Thomas Jefferson Papers

To Thomas Jefferson from John Syme, 27 January 1781

From John Syme

New Castle 27th Jany 1781.


Having Several Matters to lay before your Excellency, I fully intended to Have Waited on You Yesterday; My indisposition prevents me, and I Know not Certainly when I can go Out.

Reflecting on the Business of Moving the Stores and from a thorough Conviction of being Right, as to Not Water bearing them, I wrote the Inclos’d Letter to Mr. Claiborne; He being on a Jorney, I immediatly Communicated the Same Sentiments to Mr. Watkins; You Have His Answer, by which you Will find it is Necessary, to Confirm what I Have Done, under Considerable Expence. I mean not this to Save Myself Trouble; If it is Desired, I will finish Here, and then proceed to the Same at Cumberland. The Prices of Waggonage and Freight &c. I am at a loss precisely to Ascertain, but Most Surely, the Removal of every bble Corn, Will be upwards of One Hundred Pounds, Under the present Plan, from Cumberland to Richmond. The large guns, More than four Hundred to this Place; How much from Hence to Your Town, or WestHam Can’t Say; But Nearly Double what it Would be on my Plan which would loose me storage but Effect it Sooner, by far, than to bring them up this River. My Only Meaning is to transact these things with Propriety.

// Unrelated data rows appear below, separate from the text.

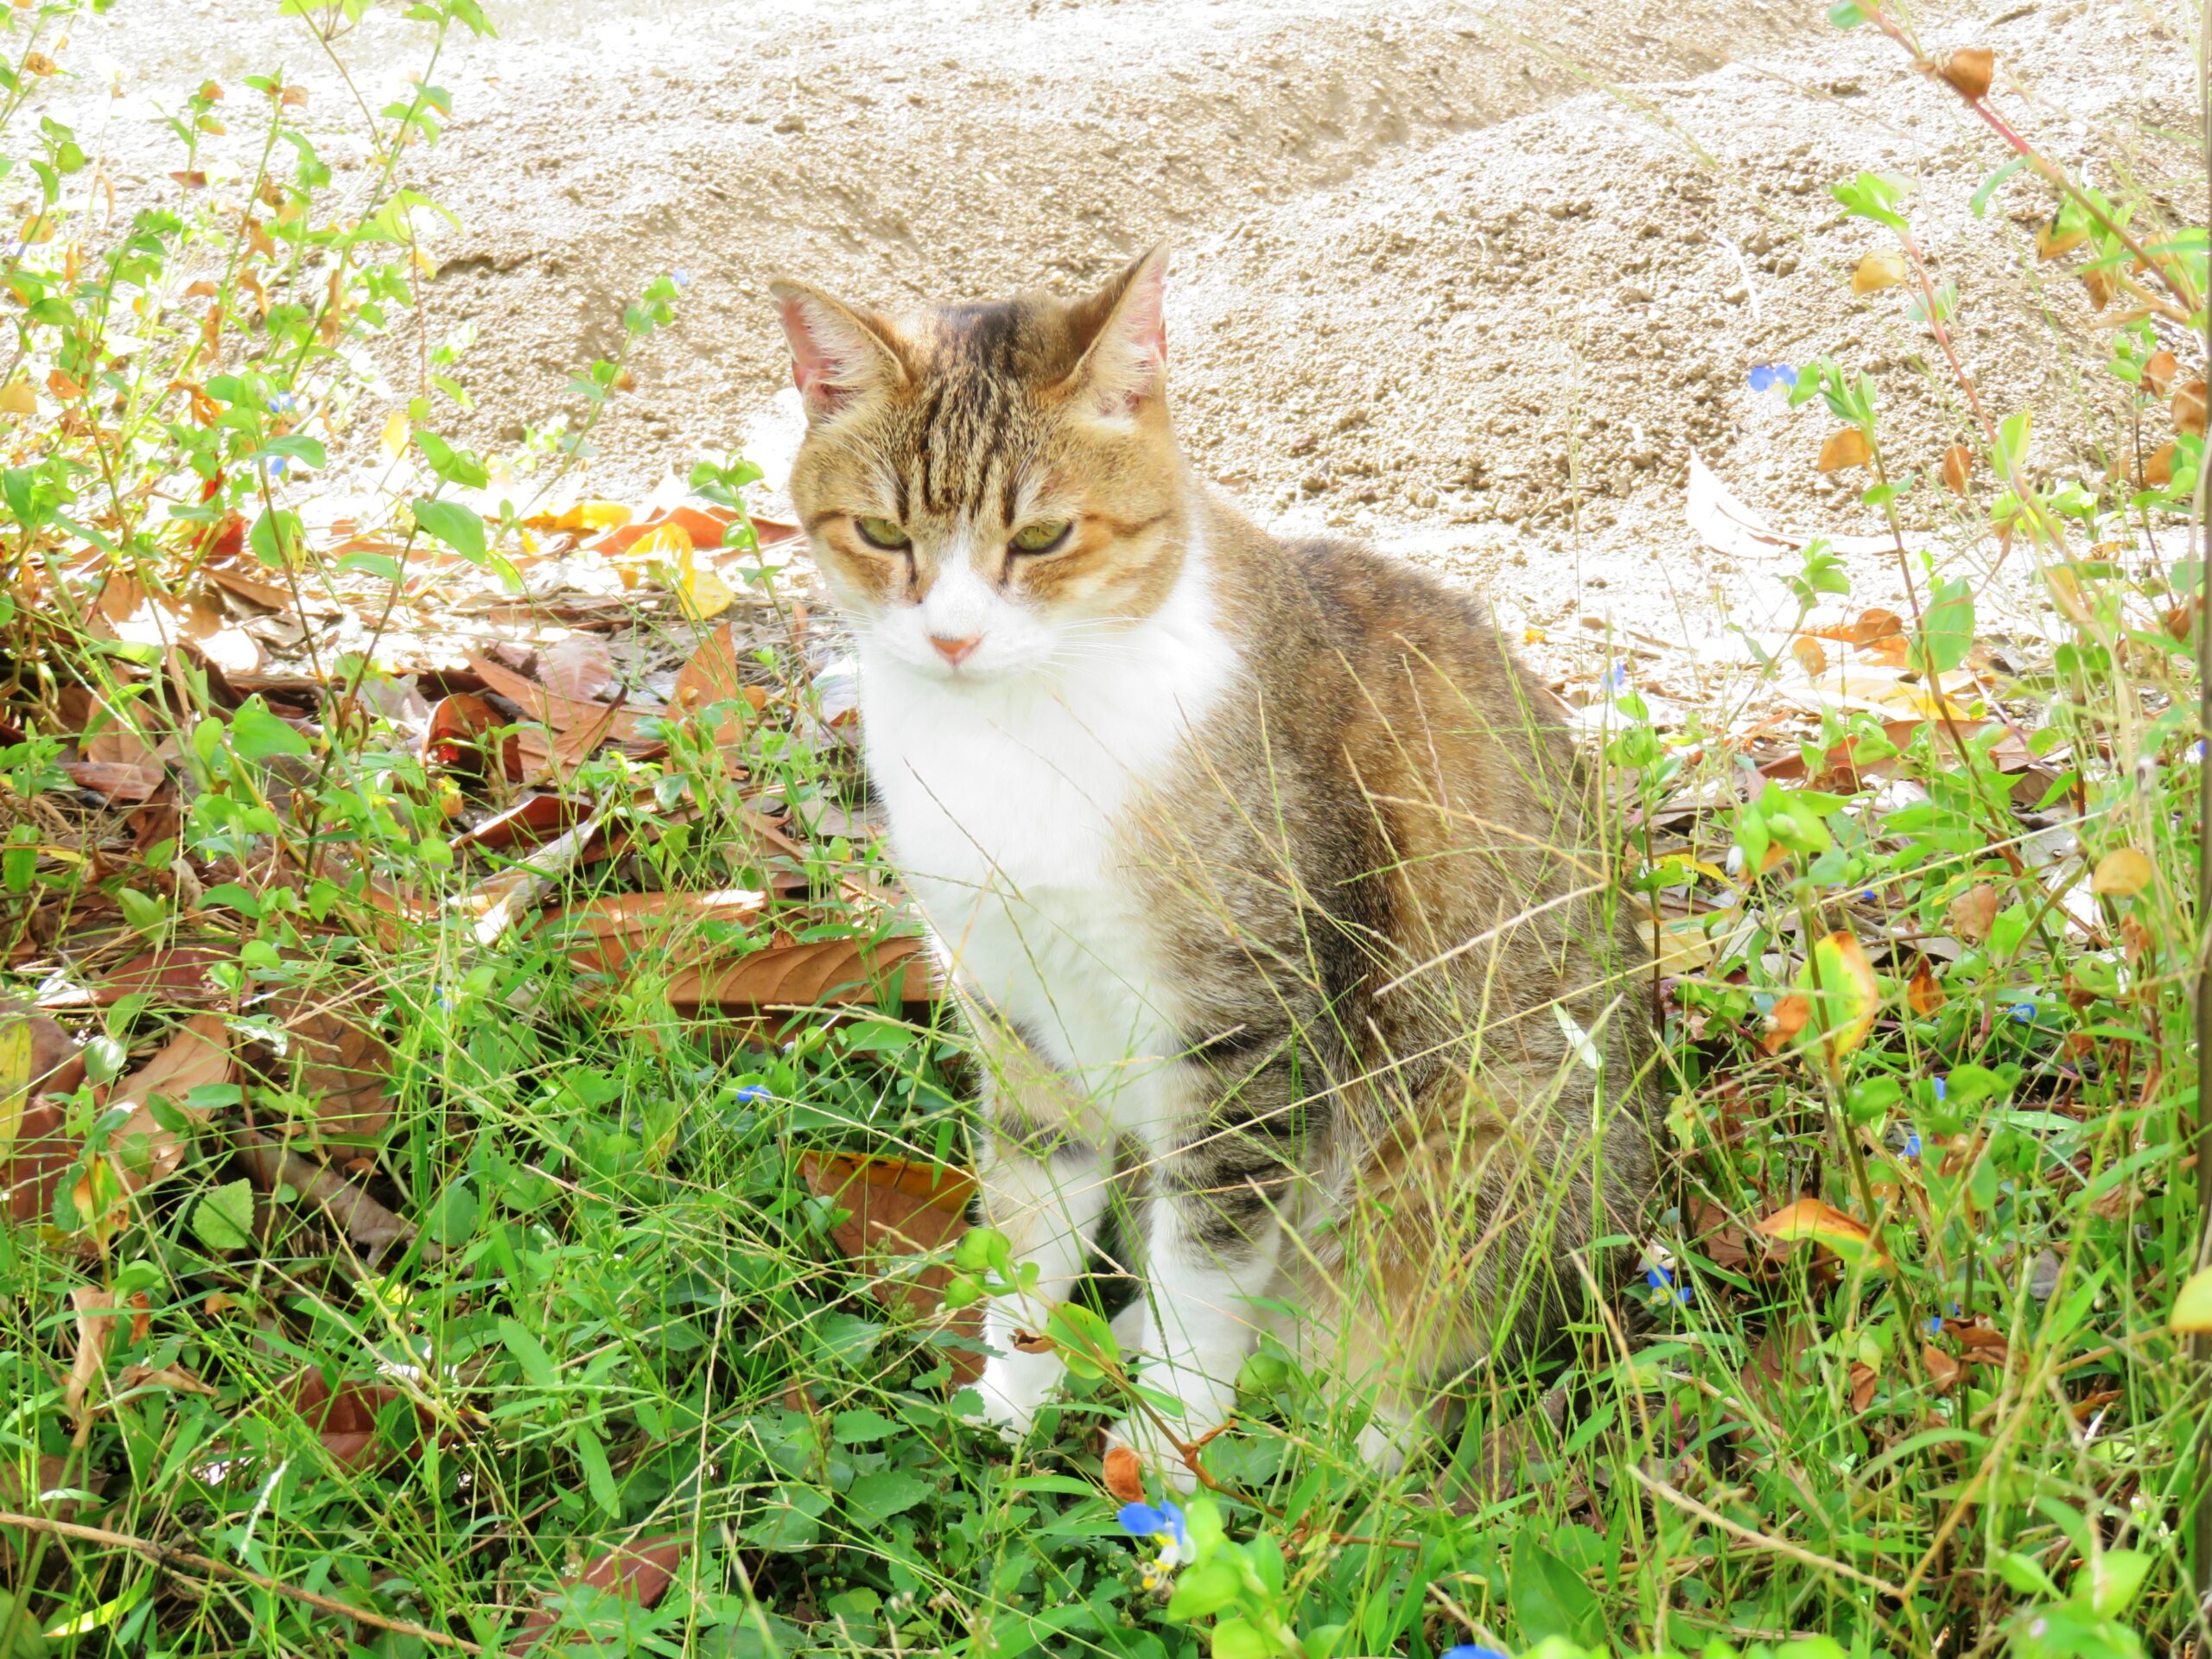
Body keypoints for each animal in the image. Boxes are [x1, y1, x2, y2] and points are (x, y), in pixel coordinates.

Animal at [769, 250, 1654, 1495]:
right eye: (883, 532)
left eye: (1043, 538)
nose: (950, 637)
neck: (1013, 729)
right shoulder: (1017, 1011)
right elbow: (1032, 1228)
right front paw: (1013, 1401)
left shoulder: (1250, 1031)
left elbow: (1211, 1257)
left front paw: (1166, 1446)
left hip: (1488, 1129)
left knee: (1388, 1359)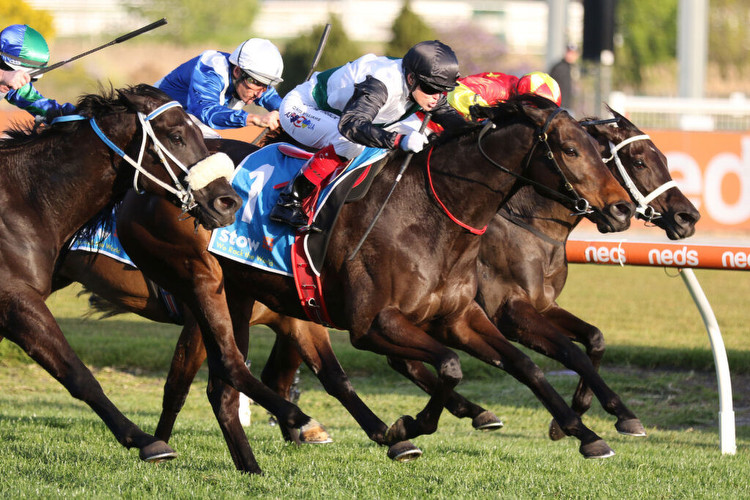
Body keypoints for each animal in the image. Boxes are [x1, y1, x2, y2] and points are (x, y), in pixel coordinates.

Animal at [0, 85, 241, 464]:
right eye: (176, 136)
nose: (227, 202)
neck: (25, 198)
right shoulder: (15, 298)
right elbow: (78, 373)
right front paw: (146, 440)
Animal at [110, 94, 640, 472]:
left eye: (600, 153)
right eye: (569, 150)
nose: (620, 209)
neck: (432, 213)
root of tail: (139, 192)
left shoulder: (460, 317)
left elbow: (524, 365)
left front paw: (585, 432)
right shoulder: (374, 323)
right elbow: (450, 366)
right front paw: (413, 423)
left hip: (251, 296)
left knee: (232, 383)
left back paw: (254, 462)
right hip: (204, 288)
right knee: (217, 373)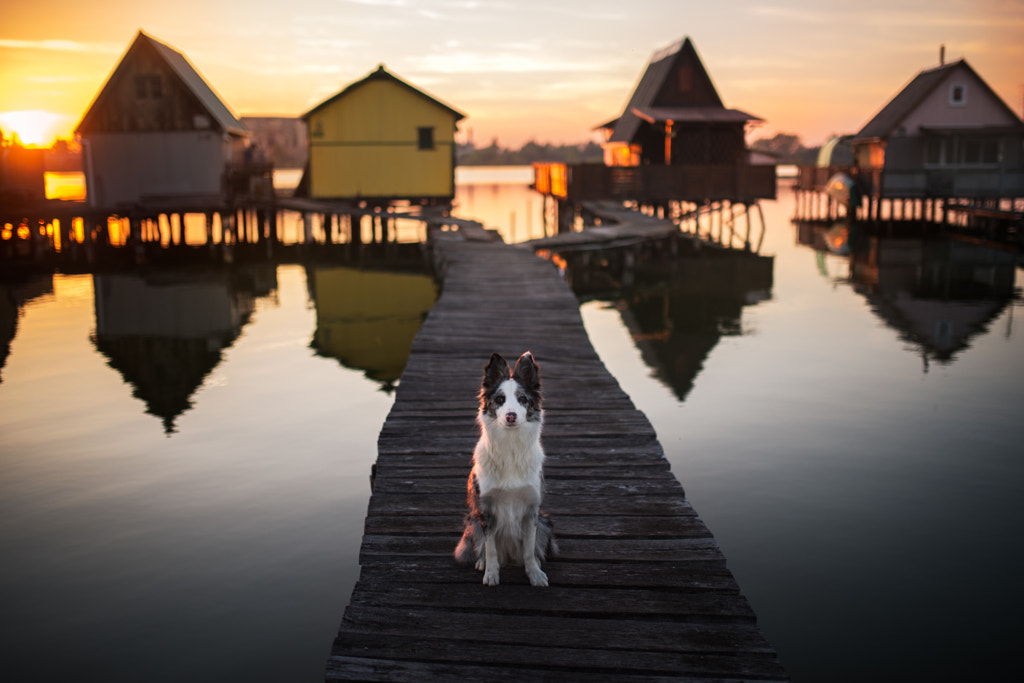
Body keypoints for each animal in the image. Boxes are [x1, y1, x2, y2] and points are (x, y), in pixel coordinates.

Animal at [454, 352, 557, 589]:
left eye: (523, 399)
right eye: (500, 399)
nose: (511, 416)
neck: (510, 447)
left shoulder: (532, 509)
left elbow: (529, 548)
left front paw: (534, 573)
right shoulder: (485, 509)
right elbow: (491, 548)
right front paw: (491, 573)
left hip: (545, 522)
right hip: (472, 520)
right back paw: (482, 562)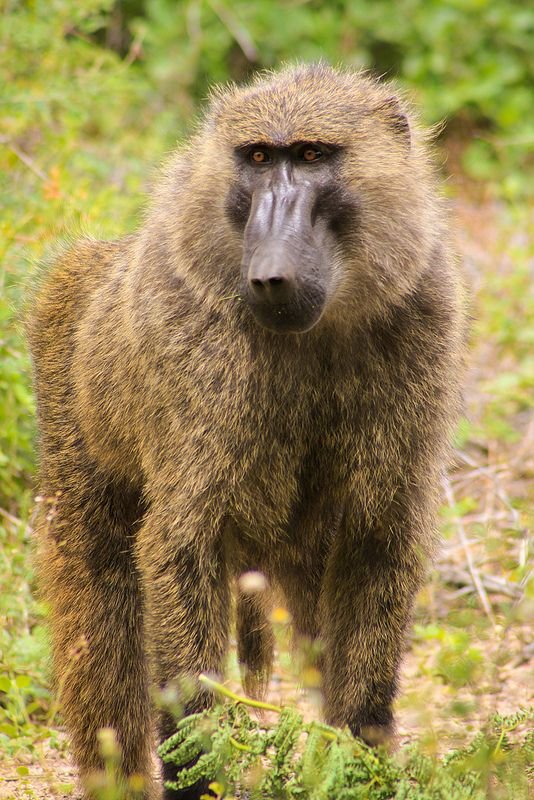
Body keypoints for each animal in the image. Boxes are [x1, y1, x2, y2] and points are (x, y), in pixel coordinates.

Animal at [28, 64, 465, 799]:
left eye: (312, 155)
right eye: (258, 158)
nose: (270, 274)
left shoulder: (422, 314)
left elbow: (376, 541)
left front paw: (361, 757)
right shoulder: (193, 344)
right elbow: (179, 548)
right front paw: (197, 767)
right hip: (66, 398)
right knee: (102, 599)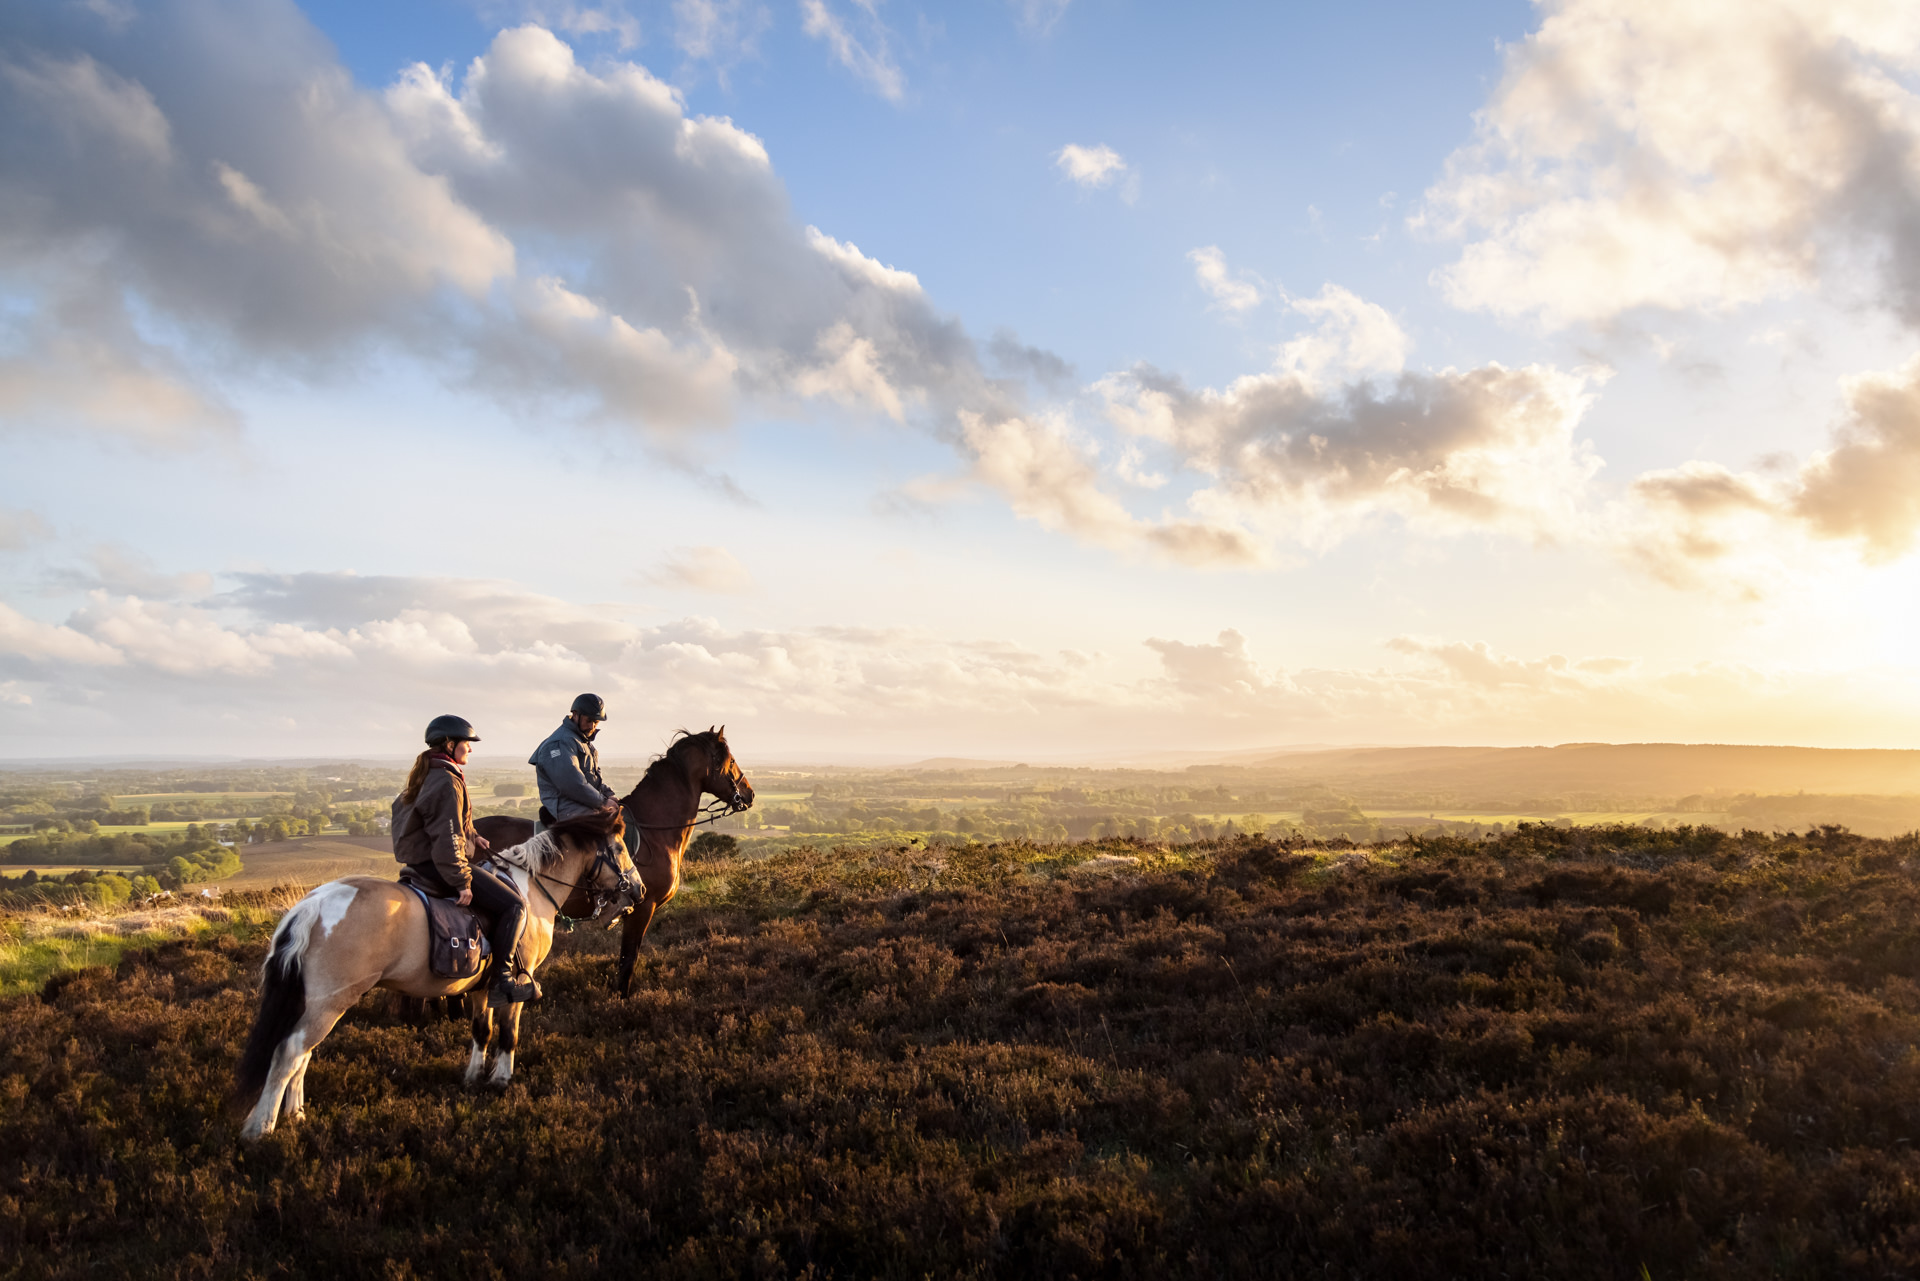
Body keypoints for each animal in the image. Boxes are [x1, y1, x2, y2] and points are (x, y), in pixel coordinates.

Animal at [232, 810, 637, 1144]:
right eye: (619, 848)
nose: (639, 888)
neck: (531, 891)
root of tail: (311, 905)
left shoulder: (481, 989)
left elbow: (481, 1031)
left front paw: (473, 1077)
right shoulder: (516, 986)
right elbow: (508, 1034)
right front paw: (501, 1079)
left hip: (318, 1005)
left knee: (301, 1054)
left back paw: (295, 1114)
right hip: (327, 1005)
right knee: (289, 1052)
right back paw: (260, 1127)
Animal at [476, 725, 752, 998]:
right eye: (731, 761)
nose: (749, 795)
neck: (653, 829)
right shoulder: (643, 907)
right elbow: (628, 958)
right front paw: (622, 999)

In consequence of your Message, by Mr. Granville Smith I sent You Sundry Expresses, which Hope Have been with You ‘ere this, and Could Have furnish More but My Militia Were mostly Out. I Have Received a letter from Genl. Nelson to forward (as I understand it) One Half of the Men of this County to Him. Pray was not the Idea of Your Board only a fourth to remain in Service? I suppose the Same as to the Baron.

I can Scarcely set up, to Write, which Hope will Apologize for this Scrawl. I Have the Honor to be, Sir, Your Mo: Obedt. Servt,

J Syme

RC (Vi); addressed, in part: “By Waggon Master Cawthorn”; endorsed. Enclosure: John Syme to William Claiborne, dated “New Castle, 24th Jany. 1781” (Vi), in which Syme remarked: “In the two last Conversations I had with Governor and Council on the Subject of Waggoning the Stores to James River, forwarded to my Care by you, He was Pleas’d to Refer them to my Management. I Dare say you will think with me, that it does not quit Cost, to Water Bear Corn, Oats, &c. and be at the Expence of taking out of craft, Storage, and Loading Waggons Here, for Richmond, it being not much farther by Land from Cumberland to that place‥‥ For the same reasons that Govern as to the Grain, will it not be proper to Carry the Artillery of Every Kind, from Cumberland by Land, as the placing them in, and taking out of Craft, I find both Difficult, and very Expensive.”

You have his [Watkins’] answer: Syme’s letter to Watkins (missing) was acknowledged by John Watkins on the same day in a letter now in Vi dated “Cumberland 25th. Jany. 1780 [1781].” In commenting on Syme’s communication, Watkins added: “I am at a loss what to say respecting the removal of the Country Stores from this place. I waited on his Excellency the 14th Instant at Richmond and his orders then was to have all the Stores removed to N. Castle with all possible expedition. As he did not ask me any questions respecting the expence attending such removal, I thought it would be forward in me to give my opinion about it. N. Castle I conceive wou’d be a more secure place than this. But the expences will be great of removing the Stores. A Waggon I suppose would make a trip from this to Richmond nearly as soon as from N. Castle, the distance from hence not being more than 4 Miles farther than from N. Castle. I am also told by the forage master that all the grain at this place will be wanted for the use of our Army below, in a short time. They make use he tells me of 120 barrs. per Week. I have sent about 1900. bus. to them already by Order G. Nelson. It is not my wish that the Country Stores should remain here, unless it should be the pleasure of the executive, for the Stores may be an object, that may induce the Enemy to come this way, and perhaps do me more damage than I may ever be able to repair. These Vessells are now at this place waiting for loads and in the morning I intended to begin to dispatch them. However, I will wait tomorrow for farther Orders and those I would wish to have from the Governor and Councill as I have these orders to deliver the whole.” See Nelson to TJ, 22 Jan. and TJ’s reply, 25 Jan.; also TJ to Syme, 31 Jan.; Syme to TJ, 1 Feb.; and TJ to Syme, 2 Feb.